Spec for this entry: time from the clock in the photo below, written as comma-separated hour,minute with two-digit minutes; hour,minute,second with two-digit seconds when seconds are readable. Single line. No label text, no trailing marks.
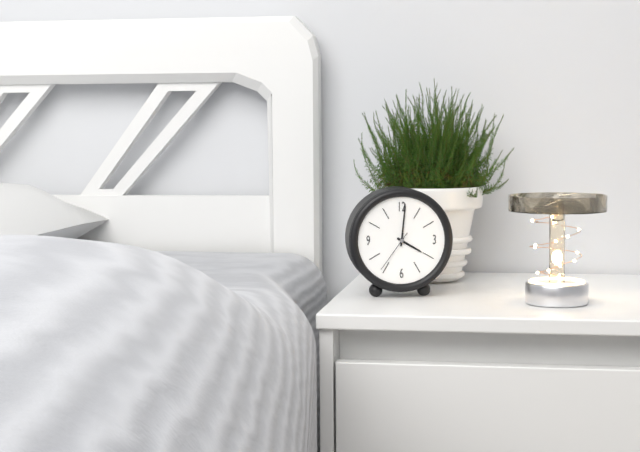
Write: 4,01
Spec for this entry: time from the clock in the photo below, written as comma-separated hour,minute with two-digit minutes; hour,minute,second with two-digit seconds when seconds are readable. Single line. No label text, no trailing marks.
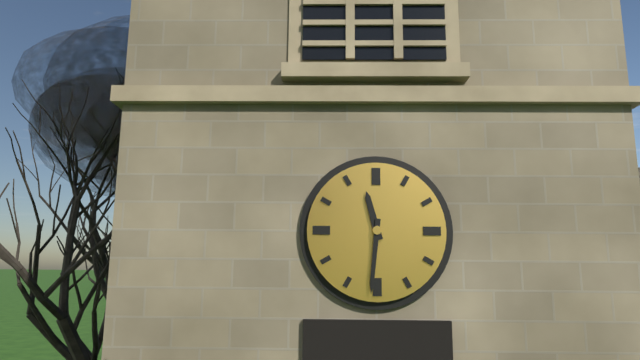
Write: 11,31
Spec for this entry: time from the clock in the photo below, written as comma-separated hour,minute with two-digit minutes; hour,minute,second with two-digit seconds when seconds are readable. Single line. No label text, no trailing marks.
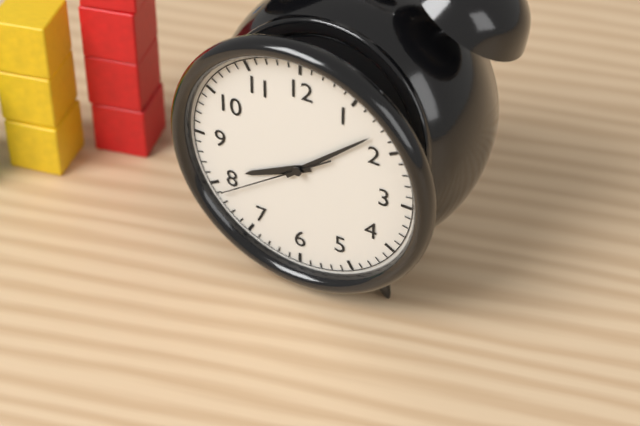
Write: 8,08,39
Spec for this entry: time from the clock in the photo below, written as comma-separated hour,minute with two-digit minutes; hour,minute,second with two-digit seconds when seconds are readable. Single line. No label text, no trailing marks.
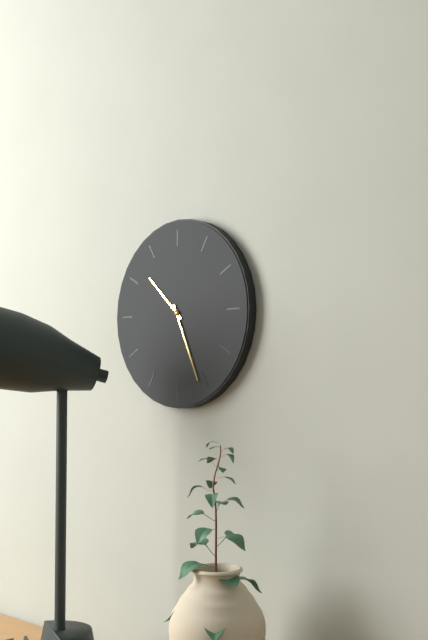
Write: 10,26
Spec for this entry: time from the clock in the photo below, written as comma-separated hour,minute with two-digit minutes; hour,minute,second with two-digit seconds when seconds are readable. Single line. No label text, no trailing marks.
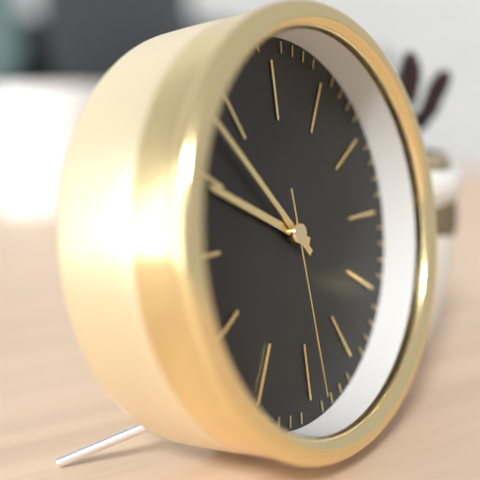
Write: 9,53,29
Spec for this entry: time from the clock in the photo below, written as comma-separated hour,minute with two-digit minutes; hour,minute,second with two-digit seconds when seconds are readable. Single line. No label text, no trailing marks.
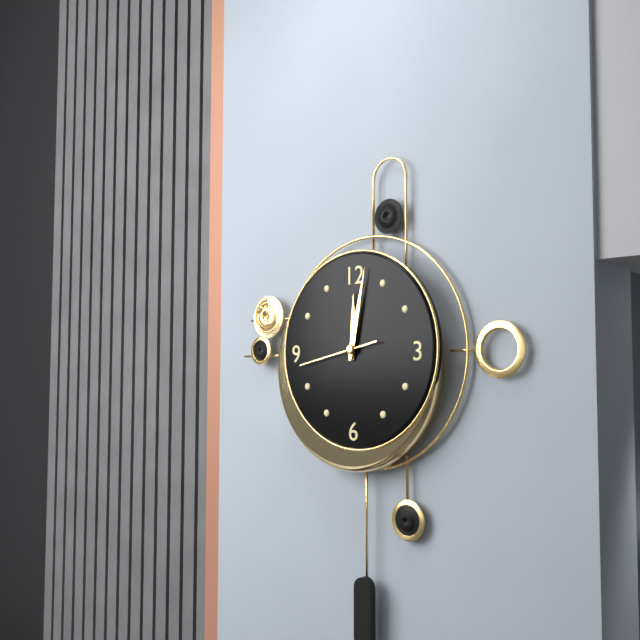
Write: 12,02,43
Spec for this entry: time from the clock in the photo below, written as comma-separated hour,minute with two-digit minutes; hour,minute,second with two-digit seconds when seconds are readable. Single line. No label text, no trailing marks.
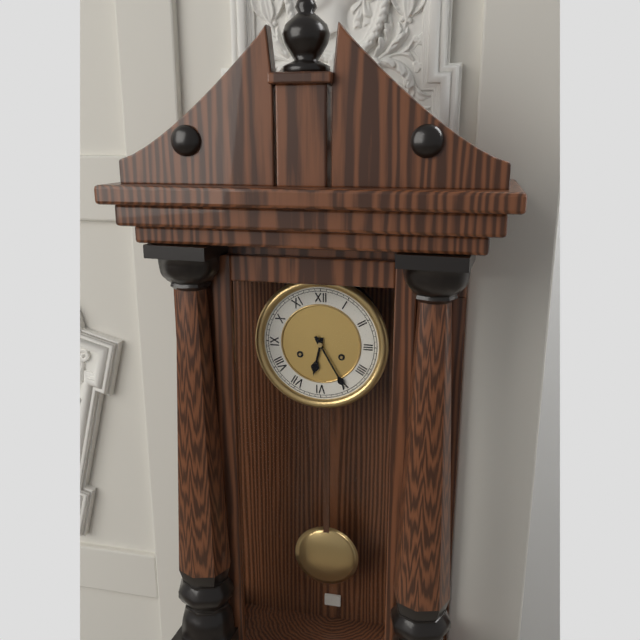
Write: 6,25
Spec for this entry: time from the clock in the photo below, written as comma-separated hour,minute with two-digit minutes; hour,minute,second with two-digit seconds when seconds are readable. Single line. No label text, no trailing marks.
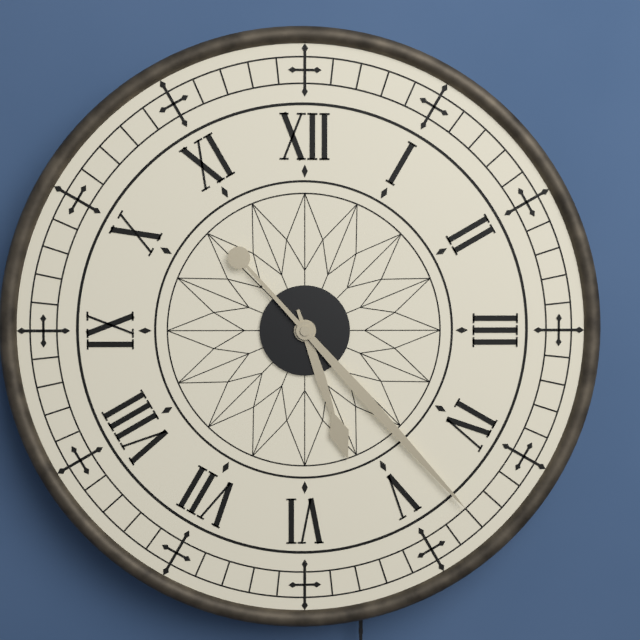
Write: 5,23
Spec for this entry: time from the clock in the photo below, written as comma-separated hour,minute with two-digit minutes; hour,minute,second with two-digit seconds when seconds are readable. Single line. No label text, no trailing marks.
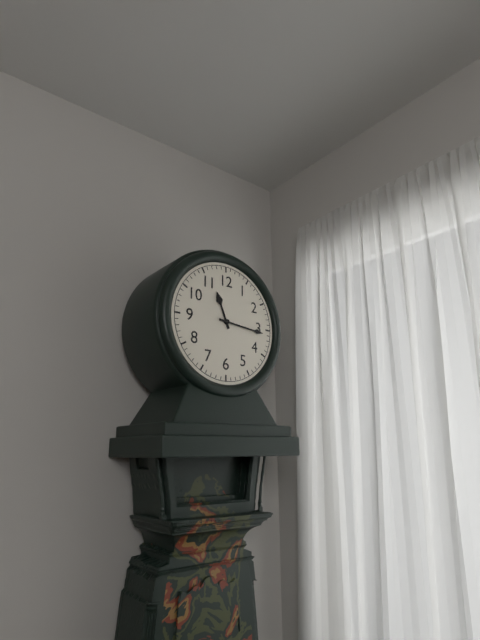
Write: 11,16
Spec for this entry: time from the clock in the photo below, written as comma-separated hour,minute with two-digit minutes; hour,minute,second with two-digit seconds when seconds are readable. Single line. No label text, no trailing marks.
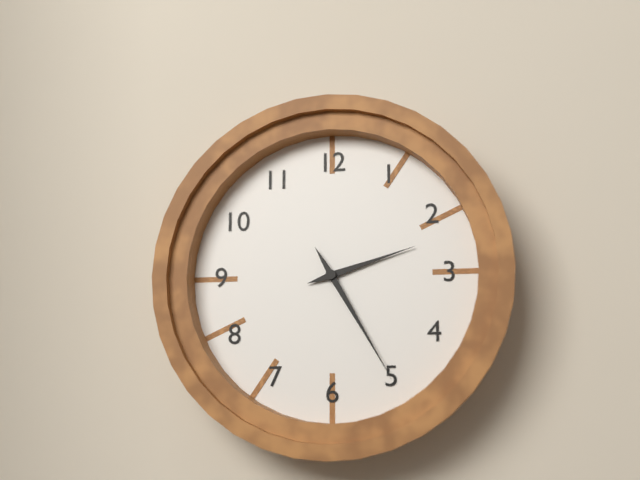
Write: 2,25
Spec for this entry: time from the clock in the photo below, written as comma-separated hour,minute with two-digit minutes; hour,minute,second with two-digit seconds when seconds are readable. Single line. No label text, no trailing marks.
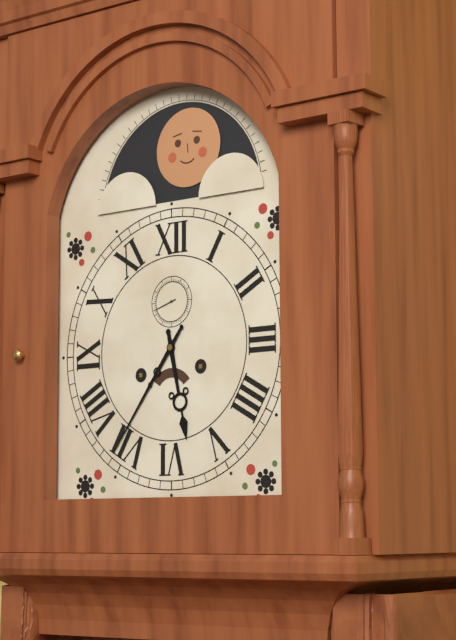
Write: 5,36
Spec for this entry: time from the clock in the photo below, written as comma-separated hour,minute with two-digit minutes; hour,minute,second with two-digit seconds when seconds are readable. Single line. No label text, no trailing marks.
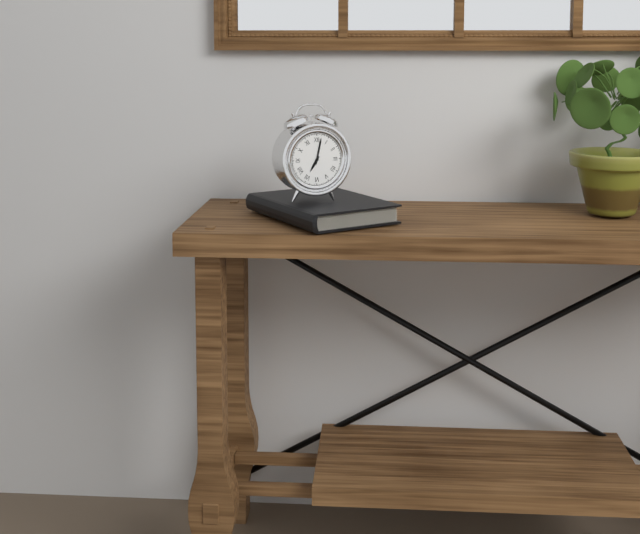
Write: 7,02
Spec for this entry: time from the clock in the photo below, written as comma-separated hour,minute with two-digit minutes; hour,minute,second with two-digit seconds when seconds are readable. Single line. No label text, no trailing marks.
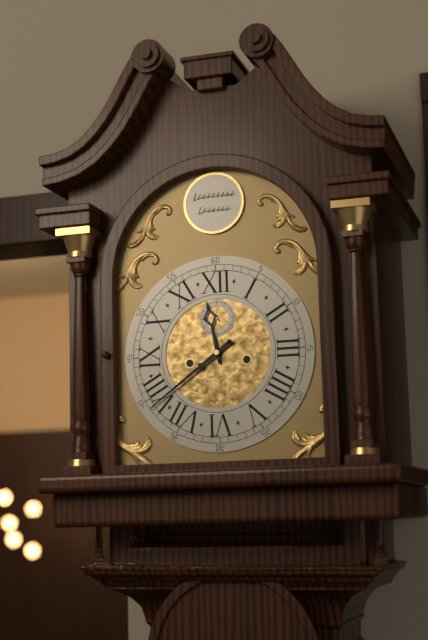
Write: 11,39,54
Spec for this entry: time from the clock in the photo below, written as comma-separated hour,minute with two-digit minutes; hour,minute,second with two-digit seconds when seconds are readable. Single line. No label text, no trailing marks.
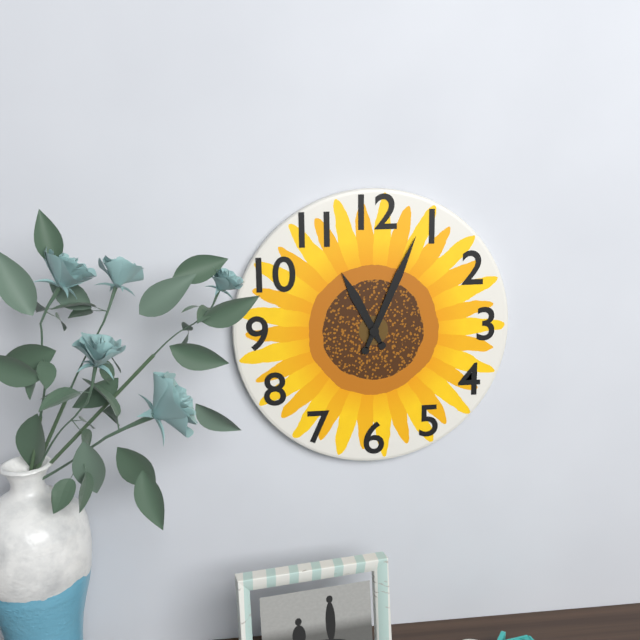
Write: 11,04
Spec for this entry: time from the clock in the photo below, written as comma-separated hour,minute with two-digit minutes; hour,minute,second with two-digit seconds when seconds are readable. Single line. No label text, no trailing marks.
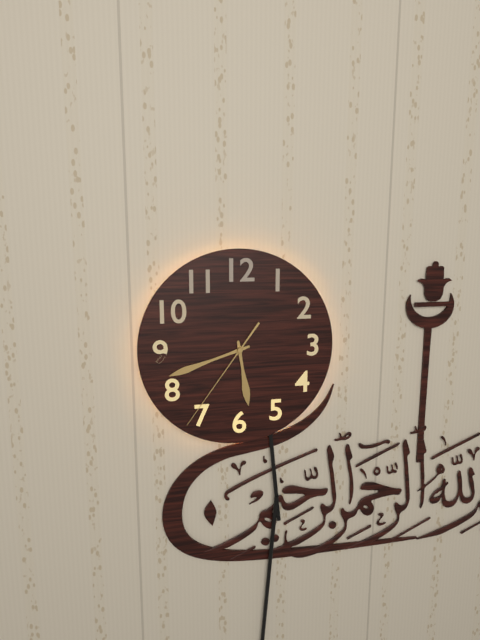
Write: 5,42,36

WHAT YOU NEED TO DO> Render every line of the records above as a JSON list of strings, with one string per line and blank lines skipped. Leave the pictures out.

WORKED ANSWER>
[
  "Spec for this entry: time from the clock in the photo below, written as comma-separated hour,minute with two-digit minutes; hour,minute,second with two-digit seconds when seconds are readable. Single line. No label text, no trailing marks.",
  "Write: 4,01",
  "Spec for this entry: time from the clock in the photo below, written as comma-separated hour,minute with two-digit minutes; hour,minute,second with two-digit seconds when seconds are readable. Single line. No label text, no trailing marks.",
  "Write: 11,31",
  "Spec for this entry: time from the clock in the photo below, written as comma-separated hour,minute with two-digit minutes; hour,minute,second with two-digit seconds when seconds are readable. Single line. No label text, no trailing marks.",
  "Write: 8,08,39",
  "Spec for this entry: time from the clock in the photo below, written as comma-separated hour,minute with two-digit minutes; hour,minute,second with two-digit seconds when seconds are readable. Single line. No label text, no trailing marks.",
  "Write: 10,26",
  "Spec for this entry: time from the clock in the photo below, written as comma-separated hour,minute with two-digit minutes; hour,minute,second with two-digit seconds when seconds are readable. Single line. No label text, no trailing marks.",
  "Write: 9,53,29",
  "Spec for this entry: time from the clock in the photo below, written as comma-separated hour,minute with two-digit minutes; hour,minute,second with two-digit seconds when seconds are readable. Single line. No label text, no trailing marks.",
  "Write: 12,02,43",
  "Spec for this entry: time from the clock in the photo below, written as comma-separated hour,minute with two-digit minutes; hour,minute,second with two-digit seconds when seconds are readable. Single line. No label text, no trailing marks.",
  "Write: 6,25",
  "Spec for this entry: time from the clock in the photo below, written as comma-separated hour,minute with two-digit minutes; hour,minute,second with two-digit seconds when seconds are readable. Single line. No label text, no trailing marks.",
  "Write: 5,23",
  "Spec for this entry: time from the clock in the photo below, written as comma-separated hour,minute with two-digit minutes; hour,minute,second with two-digit seconds when seconds are readable. Single line. No label text, no trailing marks.",
  "Write: 11,16",
  "Spec for this entry: time from the clock in the photo below, written as comma-separated hour,minute with two-digit minutes; hour,minute,second with two-digit seconds when seconds are readable. Single line. No label text, no trailing marks.",
  "Write: 2,25",
  "Spec for this entry: time from the clock in the photo below, written as comma-separated hour,minute with two-digit minutes; hour,minute,second with two-digit seconds when seconds are readable. Single line. No label text, no trailing marks.",
  "Write: 5,36",
  "Spec for this entry: time from the clock in the photo below, written as comma-separated hour,minute with two-digit minutes; hour,minute,second with two-digit seconds when seconds are readable. Single line. No label text, no trailing marks.",
  "Write: 7,02",
  "Spec for this entry: time from the clock in the photo below, written as comma-separated hour,minute with two-digit minutes; hour,minute,second with two-digit seconds when seconds are readable. Single line. No label text, no trailing marks.",
  "Write: 11,39,54",
  "Spec for this entry: time from the clock in the photo below, written as comma-separated hour,minute with two-digit minutes; hour,minute,second with two-digit seconds when seconds are readable. Single line. No label text, no trailing marks.",
  "Write: 11,04",
  "Spec for this entry: time from the clock in the photo below, written as comma-separated hour,minute with two-digit minutes; hour,minute,second with two-digit seconds when seconds are readable. Single line. No label text, no trailing marks.",
  "Write: 5,42,36"
]